> [TEXTAUSZUG]:
______________________________

Bild: Die „Holdovers“: Angus Tully (Dominic Sessa), Paul Hunham (Paul Giama…
Schulen sind Notgemeinschaften. Junge Menschen werden hingeschickt, weil
ihre Eltern die Brut bilden müssen; alte Lehrer:innen haben den
Enthusiasmus längst drangegeben und sitzen die Jahre bis zur Pensionierung
auf einer Gesäßhälfte ab. Zugleich symbolisiert jede Schule, und erst recht
jedes Internat, all jene Versprechen von guter Bildung in inspirierender
Atmosphäre, von Wertevermittlung und Charakterformung.
Die „Barton Academy“, eine klassische, ungastlich trutzige „Boarding
School“ im New England des Winters 1970, lebt von diesen Versprechen – und
ist gleichzeitig der Beweis für die dort vorhandenen Konflikte: Dass
Bartons Lehrer für Altertumsstudien Paul Hunham (Paul Giamatti) ein so
genanntes „lazy eye“, eine Sehminderung auf dem linken Auge hat, die er
durch einen besonders autoritären Lehrstil zu kompensieren scheint, deutet
es an. Hunham ist der Prototyp des unbeliebten Paukers – er ist pedantisch,
gemein, empathie- und humorlos. Teenager hassen ihn.
Die kleine Gruppe von Verdammten, die über die Weihnachtstage nicht nach
Hause fahren kann, ist darum fassungslos, als sie erfährt, wer in diesem
Jahr die Feiertagsaufsicht zwischen den Jahren übernimmt. Ausgerechnet
Professor Hunham soll die Armen statt mit Truthahn mit langweiligen Details
über die punischen Kriege füttern. Und sie Silvester nach einem fleißigen
Studientag um kurz nach neun ins Bett schicken.

______________________________

> [DATENZEILEN]:
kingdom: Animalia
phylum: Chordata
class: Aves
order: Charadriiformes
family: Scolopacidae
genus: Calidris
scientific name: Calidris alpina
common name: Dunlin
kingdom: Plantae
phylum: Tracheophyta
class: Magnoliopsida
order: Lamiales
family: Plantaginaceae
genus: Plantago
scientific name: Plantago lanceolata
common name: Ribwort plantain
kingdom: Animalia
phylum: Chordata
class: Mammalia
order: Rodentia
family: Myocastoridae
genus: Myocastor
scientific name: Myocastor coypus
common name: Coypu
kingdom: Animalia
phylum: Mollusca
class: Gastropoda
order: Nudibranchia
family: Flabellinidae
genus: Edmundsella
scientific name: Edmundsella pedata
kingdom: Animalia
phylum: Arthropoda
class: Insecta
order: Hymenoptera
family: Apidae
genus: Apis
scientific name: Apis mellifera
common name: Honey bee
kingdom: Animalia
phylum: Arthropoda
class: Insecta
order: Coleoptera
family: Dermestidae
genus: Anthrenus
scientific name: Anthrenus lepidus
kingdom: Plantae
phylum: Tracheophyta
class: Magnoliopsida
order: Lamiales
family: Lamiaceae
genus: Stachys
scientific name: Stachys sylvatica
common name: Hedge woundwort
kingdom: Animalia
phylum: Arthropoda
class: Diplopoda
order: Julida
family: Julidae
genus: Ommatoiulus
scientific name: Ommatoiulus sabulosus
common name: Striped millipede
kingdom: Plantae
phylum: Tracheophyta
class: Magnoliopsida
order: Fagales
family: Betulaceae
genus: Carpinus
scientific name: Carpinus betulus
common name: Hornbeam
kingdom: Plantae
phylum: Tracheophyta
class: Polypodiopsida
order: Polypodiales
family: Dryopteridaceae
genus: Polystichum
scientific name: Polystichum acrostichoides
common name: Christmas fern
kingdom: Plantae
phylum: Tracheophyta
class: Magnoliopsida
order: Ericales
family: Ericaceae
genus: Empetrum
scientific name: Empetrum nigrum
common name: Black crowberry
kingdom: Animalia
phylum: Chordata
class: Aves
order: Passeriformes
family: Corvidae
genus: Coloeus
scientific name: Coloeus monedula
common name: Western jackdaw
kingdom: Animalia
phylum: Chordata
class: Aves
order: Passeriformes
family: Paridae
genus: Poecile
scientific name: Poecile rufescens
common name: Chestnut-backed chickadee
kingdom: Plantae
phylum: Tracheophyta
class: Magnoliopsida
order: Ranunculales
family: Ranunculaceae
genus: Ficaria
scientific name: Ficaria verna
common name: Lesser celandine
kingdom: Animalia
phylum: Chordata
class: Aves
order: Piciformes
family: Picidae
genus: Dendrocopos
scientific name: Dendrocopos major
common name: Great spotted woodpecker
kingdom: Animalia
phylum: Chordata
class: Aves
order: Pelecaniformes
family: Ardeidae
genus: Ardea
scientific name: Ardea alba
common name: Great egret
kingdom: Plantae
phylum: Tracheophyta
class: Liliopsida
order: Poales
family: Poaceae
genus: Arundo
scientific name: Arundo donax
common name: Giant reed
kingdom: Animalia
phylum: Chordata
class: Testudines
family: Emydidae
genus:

______________________________

> [AUFGABENSTELLUNG]:
1. Gib die Zeilen der Liste als nummerierte Aufzählung ohne Leerzeilen wieder, beginnend mit der Zeile mit „genus: Anthrenus“ und weiter bis einschließlich der Zeile mit „order: Julida“.
2. Führe den Textauszug über Professor Hunham an der Barton Academy nach seinem letzten Satz fort.
Der Textauszug und die Liste sind voneinander unabhängiges Material.

> [ERGEBNISSE]:
1.
1. genus: Anthrenus
2. scientific name: Anthrenus lepidus
3. kingdom: Plantae
4. phylum: Tracheophyta
5. class: Magnoliopsida
6. order: Lamiales
7. family: Lamiaceae
8. genus: Stachys
9. scientific name: Stachys sylvatica
10. common name: Hedge woundwort
11. kingdom: Animalia
12. phylum: Arthropoda
13. class: Diplopoda
14. order: Julida

2.
Besonders gestraft fühlt sich Angus Tully (Dominic Sessa) – der
langgewachsene 16-jährige Trotzkopf wurde von seiner Mutter kurzerhand
zugunsten ihres neuen Partners zurückgestellt. Nachdem die Handvoll
mitgefangener Schüler doch noch in die Freiheit entweichen kann, bleiben
drei echte „Holdovers“ (Überbleibsel) auf dem verschneiten Campus zurück:
Hunham, Tully und die Küchenchefin Mary Lamb (Da’Vine Joy Randolph), deren
Sohn, der erste schwarze Student der Schule, kurz zuvor in Vietnam gefallen
ist.
## Reise zum besseren Teil ihrer selbst
Und so nimmt die Katastrophe ihren Lauf: Tully verrenkt sich bei einem
Wutsprung im unbeheizten Sportraum die Schulter und kompromittiert damit
Hunham, dessen Aufsichtsengagement ohnehin meist mit zunehmendem
Alkoholkonsum gen Abend verwässert. Die drei aus verschiedenen Gründen
unglücklichen Mitglieder der Schicksalsfamilie, die den Campus eigentlich
nicht verlassen dürfen, machen sich darum auf den Weg in die Stadt – und
auf eine Reise zu einem besseren Teil ihrer selbst.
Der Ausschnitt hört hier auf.